How can I prove that a transfomation $f: \mathbb{R}^n \to \mathbb{R}^m$ is continuous if and only if the inverse image $f^{-1} (O)$ := {${x \in \mathbb{R}^n} : f(x) \in O$} $\subset \mathbb{R}^m$ of every open set $O \subset \mathbb{R}^n$ is also an open set?
I know that there exists a continuous function, for example $h:\mathbb{R}^n \to \mathbb{R}^m$ and an open set $O \subset \mathbb{R}^n$, so that $h(O) \subset \mathbb{R}^m$ isn't open. I could just take $h \equiv 0$ and $O = \mathbb{R}^n$, then $h(O)$ = {$0$} $\subset \mathbb{R}^m$ which isn't open.

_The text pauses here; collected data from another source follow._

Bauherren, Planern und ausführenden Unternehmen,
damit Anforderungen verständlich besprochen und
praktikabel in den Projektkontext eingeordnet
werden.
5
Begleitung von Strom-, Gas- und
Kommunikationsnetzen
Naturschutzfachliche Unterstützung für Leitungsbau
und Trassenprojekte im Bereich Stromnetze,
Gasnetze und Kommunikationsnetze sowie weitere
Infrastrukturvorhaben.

This implies that the statement doesn't work for images of open sets.
Further I know that a transformation $f: \mathbb{R}^n \to \mathbb{R}^m$ is continuous exactly when the inverse image $f^{-1}(A)$ of every closed set $A \subset \mathbb{R}^m$ is a closed set.
But that still doesn't help me much with how proving the statement on top..
First of all, usually the definition of a continuous map $f:X \to Y$ is that for every open $U \subset Y$ $f^{-1}(U)\subset X$ is open. So if you already know the statement for closed sets: Let $f: X \to Y$ be "continuous" (your closed set definition). Consider $U \subset Y$ open, then $Y\setminus U$ is closed. and hence $f^{-1}(Y\setminus U)= X \setminus f^{-1} (U) $ is closed, wich means $f^{-1}(U)$ is open.